In 2009, Professor Taylor was appointed as a Member in the General Division of the Order of Australia for “services to tertiary education, particularly in the areas of open learning, on-line and distance education, as an academic, researcher and administrator”. The same year, he received the Australian Higher Education Quality Award from the Australian Universities Quality Agency (AUQA) for his“national and international impact on improving the reputation and quality of open, distance and flexible education”. In 2013, he was appointed as an Honorary Fellow of the Commonwealth of Learning.
Bruce Scriven’s association with distance education actually commenced in 1961 when he started a Diploma of Education externally from the University of New England. However, it was not until 1974 that he became involved in distance education at a professional level when he was asked to establish distance education courses to upgrade the qualifications of teachers in Queensland.Bruce attended what he thinks is regarded as the first organised meeting of Australian distance educators held at the University of New England in 1974 under the chairmanship of Kevin Smith (the first ODLAA life member) and which saw the establishment of ASPESA—the Australian and South Pacific External Studies Association and the forerunner of ODLAA.
Bruce became an active member of ASPESA, was a member of the management committee for many years and served as Secretary/Treasurer for 4 years and President for 2 years. Bruce attended every biennial forum of ASPESA (and ODLAA) up to 1996, when he retired from his position as Associate Professor at the Queensland University of Technology. He also attended most workshops which were sponsored by ASPESA in the years between forums.
Bruce was active in the International Council for Distance Education (ICDE) and presented papers and/or acted as session chairman at every ICDE conference until 1996. He remembers being present with a few other Australians in a hotel room at one ICDE conference when the idea of an international journal devoted to distance education was first discussed. The rest is now history! Bruce was vice-president for Oceania and Australia for 4 years and Program Chair of the 16th World Conference in Bangkok in 1992.
Bruce was a member of a number of other professional associations with special interest in teacher education and the use of technology in education.
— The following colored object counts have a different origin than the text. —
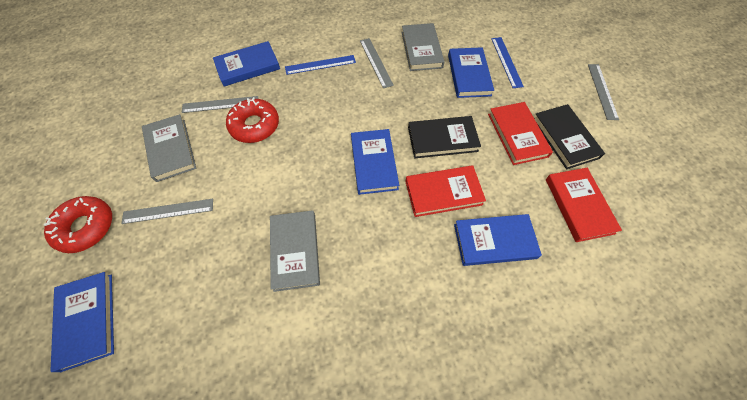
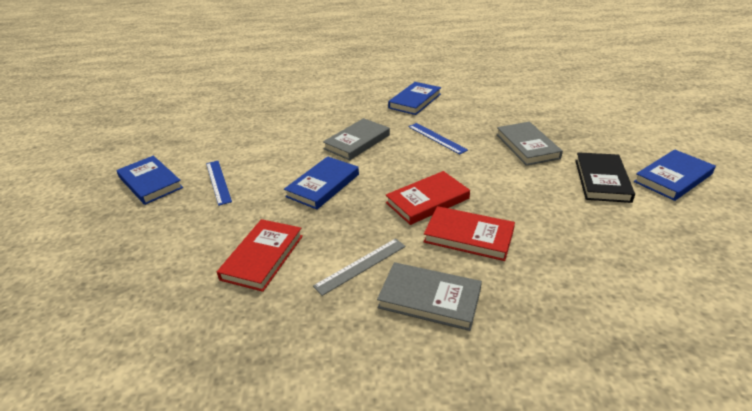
black book: [408,116,481,158] [534,104,605,169] = 2 -> [575,152,635,203] = 1
blue book: [50,272,114,372] [213,41,280,87] [351,129,399,195] [448,47,494,98] [454,214,542,266] = 5 -> [116,156,183,205] [284,156,359,210] [388,82,441,115] [634,149,716,201] = 4
grey ruler: [121,199,213,224] [182,96,258,113] [360,38,394,88] [588,64,619,120] = 4 -> [313,238,406,296] = 1
red donut: [44,196,112,253] [226,97,279,143] = 2 -> none = 0

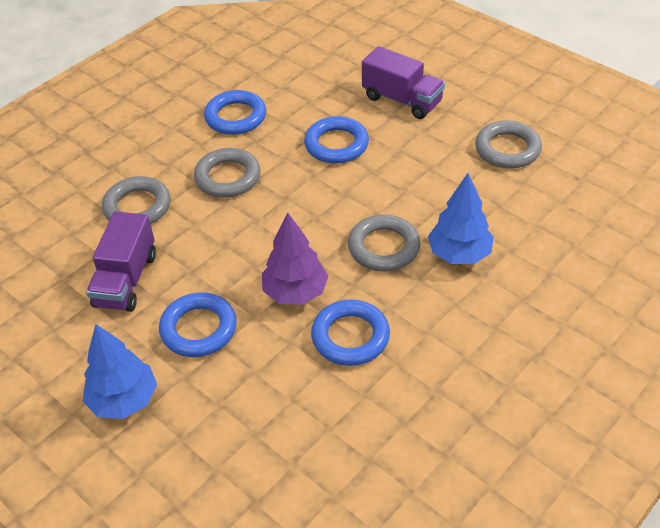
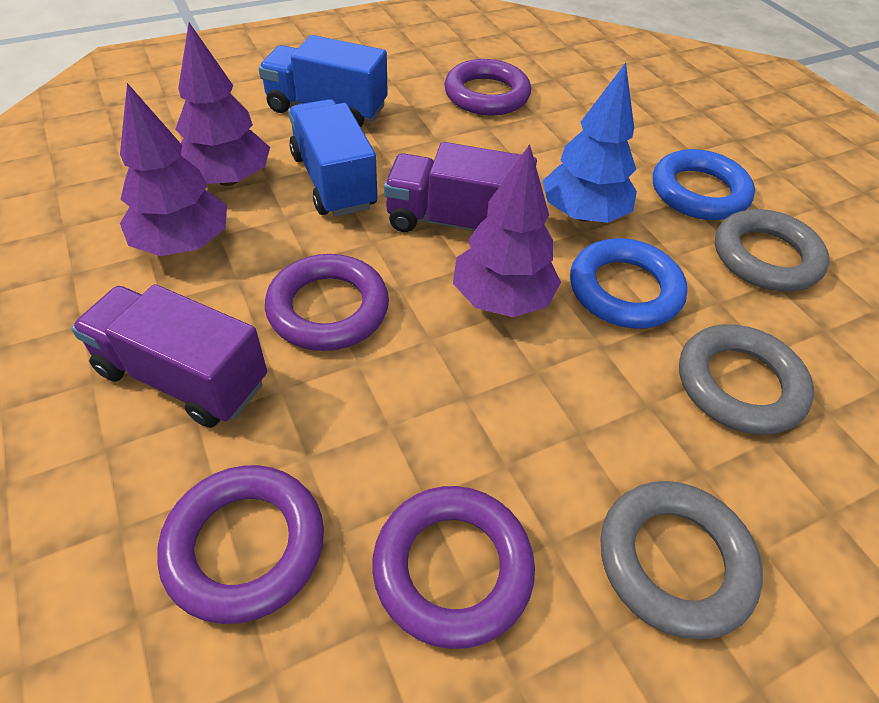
blue ring: [159,292,237,357] [204,90,266,135] [304,116,369,164] [311,299,390,366] = 4 -> [570,238,688,329] [653,149,755,220] = 2
blue tree: [83,324,157,419] [428,173,494,264] = 2 -> [543,63,637,223] = 1
blue truck: none = 0 -> [258,35,388,127] [288,99,377,217] = 2
grey ring: [102,176,171,224] [194,148,261,198] [348,215,421,271] [475,120,542,169] = 4 -> [600,481,763,639] [679,324,814,435] [715,209,830,292] = 3
purple ring: none = 0 -> [157,465,324,624] [265,254,389,351] [372,486,535,649] [444,59,531,115] = 4
purple tree: [262,212,328,305] = 1 -> [120,83,227,256] [175,23,270,186] [453,144,561,317] = 3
In the 1980s, he undertook pioneering work in the use of teleconferencing, satellites and electronic mail to support distance learning. (This all seems so trivial nowadays when the emphasis seems to be on elearning, but then we had just moved to electric typewriters to prepare distance education materials and the internet was not even a dream!)
Bruce has undertaken consultancies and staff training in many countries including Indonesia, Malaysia, Hong Kong, Scotland and after ‘retirement’ spent 2 years as the distance education advisor for a women’s health training project in the Philippines. He now lives on the Sunshine Coast in Queensland and when he is not travelling (he has just returned from a trip through the Baltic States, Russia and Switzerland) he is most likely to be found on the golf course where, unfortunately, his handicap continues to increase with his age.
Bruce was awarded Life Membership of ODLAA in 1997.